The British Medical Association said it was “unreasonable and totally unfair” to expect practices to cancel and replenish appointments for the second dose.

The chairman of the BMA’s GP committee, Dr. Richard Vautrey, said: “It is grossly and obviously unfair for tens of thousands of our most at-risk patients to now try to reschedule their appointments. Local leaders tell us that it is unprofessional and impractical to change appointments for thousands of frail elderly patients, especially those who are reserved and who have already made arrangements to have their second vaccination in the next two weeks. ”

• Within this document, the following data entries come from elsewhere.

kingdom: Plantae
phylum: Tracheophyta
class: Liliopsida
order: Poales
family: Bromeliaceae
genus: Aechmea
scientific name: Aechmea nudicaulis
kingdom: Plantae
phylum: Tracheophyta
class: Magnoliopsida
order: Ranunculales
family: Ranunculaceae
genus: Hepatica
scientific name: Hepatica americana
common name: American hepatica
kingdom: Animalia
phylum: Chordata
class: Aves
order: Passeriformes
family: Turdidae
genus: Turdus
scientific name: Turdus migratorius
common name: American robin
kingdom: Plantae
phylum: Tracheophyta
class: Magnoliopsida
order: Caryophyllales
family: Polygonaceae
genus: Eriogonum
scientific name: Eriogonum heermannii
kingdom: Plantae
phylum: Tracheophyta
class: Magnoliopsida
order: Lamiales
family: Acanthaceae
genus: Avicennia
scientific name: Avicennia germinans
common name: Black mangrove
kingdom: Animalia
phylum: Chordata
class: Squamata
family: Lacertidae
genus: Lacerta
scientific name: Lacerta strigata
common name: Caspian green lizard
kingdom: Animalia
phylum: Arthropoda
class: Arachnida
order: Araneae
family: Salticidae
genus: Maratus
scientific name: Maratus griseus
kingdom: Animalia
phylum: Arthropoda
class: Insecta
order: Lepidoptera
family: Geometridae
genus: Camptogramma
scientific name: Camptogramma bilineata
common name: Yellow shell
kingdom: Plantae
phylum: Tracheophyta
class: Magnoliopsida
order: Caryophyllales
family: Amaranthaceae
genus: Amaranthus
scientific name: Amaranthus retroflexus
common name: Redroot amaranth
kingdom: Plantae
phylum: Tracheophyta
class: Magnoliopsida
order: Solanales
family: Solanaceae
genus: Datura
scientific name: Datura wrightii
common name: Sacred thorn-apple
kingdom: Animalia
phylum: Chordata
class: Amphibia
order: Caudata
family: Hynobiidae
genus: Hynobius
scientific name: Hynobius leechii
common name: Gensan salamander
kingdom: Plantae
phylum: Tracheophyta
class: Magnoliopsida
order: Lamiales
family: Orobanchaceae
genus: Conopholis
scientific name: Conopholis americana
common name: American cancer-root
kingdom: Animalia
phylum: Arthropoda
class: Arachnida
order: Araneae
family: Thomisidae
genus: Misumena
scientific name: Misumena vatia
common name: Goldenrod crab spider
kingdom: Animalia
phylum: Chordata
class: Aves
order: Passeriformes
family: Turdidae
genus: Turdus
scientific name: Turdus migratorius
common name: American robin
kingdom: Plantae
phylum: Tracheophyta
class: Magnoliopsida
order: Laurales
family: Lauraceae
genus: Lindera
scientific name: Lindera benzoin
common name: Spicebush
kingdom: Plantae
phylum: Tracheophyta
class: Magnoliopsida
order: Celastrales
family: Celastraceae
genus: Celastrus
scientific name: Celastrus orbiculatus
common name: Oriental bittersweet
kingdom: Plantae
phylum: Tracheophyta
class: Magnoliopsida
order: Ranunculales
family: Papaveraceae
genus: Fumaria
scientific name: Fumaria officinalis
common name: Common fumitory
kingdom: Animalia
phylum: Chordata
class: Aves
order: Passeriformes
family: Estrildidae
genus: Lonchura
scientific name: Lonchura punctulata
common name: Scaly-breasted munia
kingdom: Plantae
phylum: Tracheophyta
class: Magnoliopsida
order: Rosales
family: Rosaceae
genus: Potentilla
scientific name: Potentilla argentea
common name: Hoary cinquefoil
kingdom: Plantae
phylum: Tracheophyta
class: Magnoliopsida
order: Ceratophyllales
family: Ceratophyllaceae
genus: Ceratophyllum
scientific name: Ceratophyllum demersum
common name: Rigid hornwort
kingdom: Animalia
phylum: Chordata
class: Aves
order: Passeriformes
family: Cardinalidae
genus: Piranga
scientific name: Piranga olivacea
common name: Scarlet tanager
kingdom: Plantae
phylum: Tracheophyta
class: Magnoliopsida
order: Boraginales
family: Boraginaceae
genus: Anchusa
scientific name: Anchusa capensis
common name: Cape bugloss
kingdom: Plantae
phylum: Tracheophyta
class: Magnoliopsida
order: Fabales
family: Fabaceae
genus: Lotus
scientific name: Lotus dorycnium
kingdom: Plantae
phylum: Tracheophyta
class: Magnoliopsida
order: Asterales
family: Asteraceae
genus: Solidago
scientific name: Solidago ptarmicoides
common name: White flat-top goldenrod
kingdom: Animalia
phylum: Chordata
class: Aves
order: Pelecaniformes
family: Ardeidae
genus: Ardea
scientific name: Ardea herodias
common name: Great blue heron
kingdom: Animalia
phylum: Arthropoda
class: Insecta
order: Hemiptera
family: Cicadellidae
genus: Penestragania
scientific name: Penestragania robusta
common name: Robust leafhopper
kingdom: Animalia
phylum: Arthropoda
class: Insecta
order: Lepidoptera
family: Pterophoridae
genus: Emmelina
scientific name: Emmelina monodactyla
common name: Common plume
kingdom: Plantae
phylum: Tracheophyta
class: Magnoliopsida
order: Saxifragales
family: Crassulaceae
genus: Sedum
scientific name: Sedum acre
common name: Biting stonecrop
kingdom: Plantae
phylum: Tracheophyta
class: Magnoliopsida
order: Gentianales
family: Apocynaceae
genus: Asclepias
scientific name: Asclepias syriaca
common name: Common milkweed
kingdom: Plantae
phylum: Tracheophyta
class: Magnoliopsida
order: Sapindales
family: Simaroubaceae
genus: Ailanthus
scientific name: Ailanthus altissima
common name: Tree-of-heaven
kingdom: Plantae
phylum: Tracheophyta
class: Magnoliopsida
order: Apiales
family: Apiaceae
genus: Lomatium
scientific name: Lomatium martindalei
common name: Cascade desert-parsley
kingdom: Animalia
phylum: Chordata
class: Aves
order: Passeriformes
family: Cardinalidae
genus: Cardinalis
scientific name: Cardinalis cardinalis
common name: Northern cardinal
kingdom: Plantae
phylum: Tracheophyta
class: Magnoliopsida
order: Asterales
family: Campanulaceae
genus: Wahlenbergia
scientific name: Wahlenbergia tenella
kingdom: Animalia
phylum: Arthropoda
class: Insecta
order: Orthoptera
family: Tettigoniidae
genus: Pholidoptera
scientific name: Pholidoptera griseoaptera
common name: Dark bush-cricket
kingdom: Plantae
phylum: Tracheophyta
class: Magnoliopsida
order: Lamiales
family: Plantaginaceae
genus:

Vautrey called on the government to publish a scientifically validated justification for the new approach, adding that relocating reservations would cause huge logistical problems. “For example, to get in touch with even just 2,000 elderly or vulnerable patients, you will need a team of five employees in an office for about a week, and this is simply unbearable. The BMA believes that the existing commitment made by these patients by the NHS and local clinicians should be respected. If family doctors decide to honor these bookings in January, the BMA will support them. “

Dr Helen Salisbury, a family doctor and health adviser to the Oxford University Health Research Group, wrote on Twitter that Health Secretary Matt Hancock should help her elderly patients’ phones and explain to them why. which delayed the second jab. She said her primary care network needs to cancel and reinstate 1,160 appointments.

“At 5 minutes on a phone call, that means 193 hours of work. Not to mention the pain and anger. ” she wrote.

Salisbury asked the General Medical Council To advise. “I have been instructed to break my promise to my elderly patients and to use a vaccine outside the highlighted and approved schedule, probably putting them at risk. Please advise.”

Her comments sparked a lot of responses from other family doctors, with some wondering if it was ethical to delay the second dose when patients gave their consent for the first dose on the premise that they would receive the second three weeks later. .

However, others welcomed the change of approach. Dr. Ed Turnham, a Norwich family physician, said the Medicines and Medicines Regulatory Agency should be congratulated for his “courageous, pragmatic decision.”